Update 7/31/2021: Barracuda PoseNet Tutorial 2nd Edition

I didn’t make much actual progress yesterday. Although, it was fairly educational. I spent the day trying to create a PyTorch model that would help speed up the post processing steps for the pose estimation model. The model outputs a heatmap and offsets for each of the 17 key points. Each element in a heatmap contains a confidence level for whether the relevant key point is in that cell. The offsets contain x and y vectors that are used to refine the coarse location from the heatmap. The part that seems to create a bottleneck is extracting the index value for the heatmap element that contains the highest confidence estimate. Currently, I need to iterate through every element in each of the heatmaps. This isn’t a huge issue when using a very small input image as the size of the heatmap is limited by input resolution. However, larger input images can yield more accurate predictions. Even when using 540p input images, the size of the heatmap increases quite a bit compared to a 300p image.

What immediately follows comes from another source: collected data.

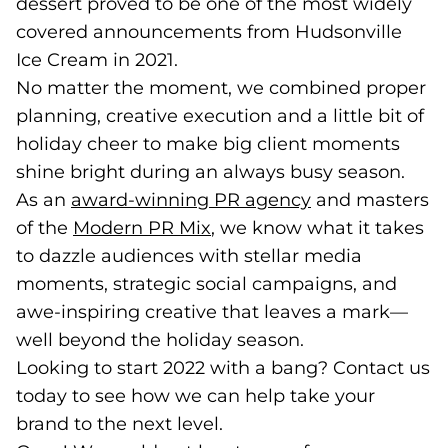
dessert proved to be one of the most widely
covered announcements from Hudsonville
Ice Cream in 2021.
No matter the moment, we combined proper
planning, creative execution and a little bit of
holiday cheer to make big client moments
shine bright during an always busy season.
As an
award-winning PR agency
and masters
of the
Modern PR Mix
, we know what it takes
to dazzle audiences with stellar media
moments, strategic social campaigns, and
awe-inspiring creative that leaves a mark—
well beyond the holiday season.
Looking to start 2022 with a bang? Contact us
today to see how we can help take your
brand to the next level.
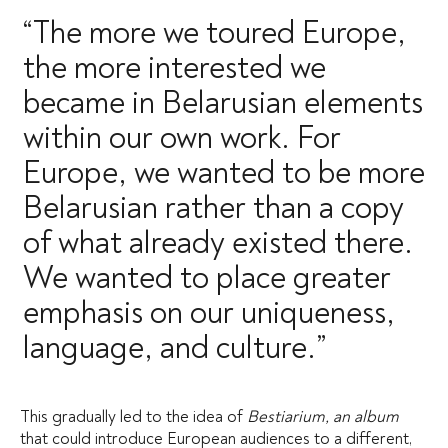
“The more we toured Europe,
the more interested we
became in Belarusian elements
within our own work. For
Europe, we wanted to be more
Belarusian rather than a copy
of what already existed there.
We wanted to place greater
emphasis on our uniqueness,
language, and culture.”
This gradually led to the idea of
Bestiarium, an album
that could introduce European audiences to a different,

Right now, post processing needs to be done on the main thread. Barracuda tensors either need to be manipulated on the GPU or on the main thread on the CPU. You need to download the data from the tensor to a float array if you want to perform the work in parallel on the CPU. Unfortunately, downloading the data from the GPU to the CPU seems to wipe out any performance gains from iterating over the data in parallel. That’s why I decided to spend a day beating my head against a wall trying to do the post processing on the GPU.

My plan was to simply use the argmax function available in PyTorch to extract the index with the highest confidence level for each of the 17 heatmaps. I thought this would be fine since the argmax operation is supported by ONNX. However, the dev team for the Barracuda library has not yet implemented the functionality to support the argmax operation yet. I confirmed this by double checking the current list of supported operations in the Barracuda documentation. Fortunately, the dev team is aware of the missing functionality and it’s on there todo list. But, that doesn’t really help me right now so I decided to spend the rest of the day trying to come up with a work around using a combination of supported operations. Basically nothing I tried really worked and the few things that did, didn’t actually improve performance.

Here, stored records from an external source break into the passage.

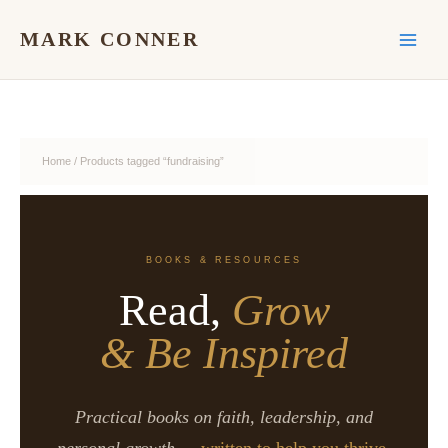
Skip
to
MARK CONNER
content
Home
/ Products tagged “fundraising”
BOOKS & RESOURCES
Read,
Grow
& Be Inspired
Practical books on faith, leadership, and
personal growth —
written to help you thrive.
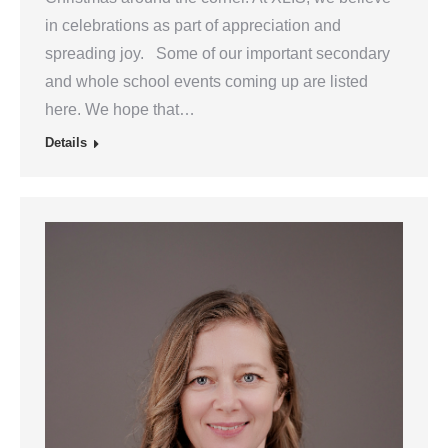
in celebrations as part of appreciation and
spreading joy. Some of our important secondary
and whole school events coming up are listed
here. We hope that…
Details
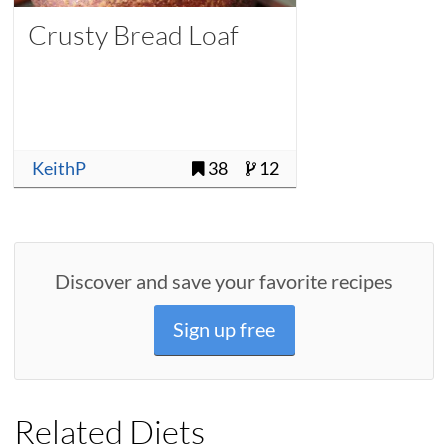
Crusty Bread Loaf
KeithP
38
12
Discover and save your favorite recipes
Sign up free
Related Diets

The endeavor once again highlighted how much of a pain it is to access array slices in C#. Apparently, it gets slightly better in C# 8. Unfortunately, the only Unity version that supports C# 8 is the current beta build. I don’t need yet another source of debugging rabbit holes right now so I’ll wait to try that until it’s out of beta.

It’s funny, the odd things that crop up when you make a model in one framework, export it to another, and then load it into Unity that then converts it to it’s own internal representation. Barracuda apparently doesn’t like tensors being squeezed when loading an ONNX model as it apparently introduces some ambiguity. There was also some compute shader related issue that kept cropping up every time I tried to use a PyTorch model to permute the axes in a tensor. I don’t know if the error is because I did something wrong or if it’s just a bug in part of the Barracuda library. It’s probably a combination of both.

I also tried to create a PyTorch model that split the different heatmaps into separate outputs. The goal of this was to make it possible to leverage the argmax helper function in Unity. The helper function isn’t super helpful for me since it needs to download the tensor data to the CPU to work. This is a problem since downloaded tensors get saved channel first. For example, a tensor containing an RGB image would be stored in an array pixel by pixel. In other words, every 3 elements contain the RGB values for a single pixel. For the heatmaps, this means that a sequence of 17 elements represent the confidence level for each key point for a single pixel rather than one entire heatmap after the other.

I’m getting close to the limit of how much time I’m willing to spend on this issue before moving on. It wouldn’t be the end of the world if I can’t do post processing on the GPU but it definitely caps the max framerate. I want to try a few other things, but I have a feeling that I’ll need to wait until the Barracuda dev team implements support the the argmax operation.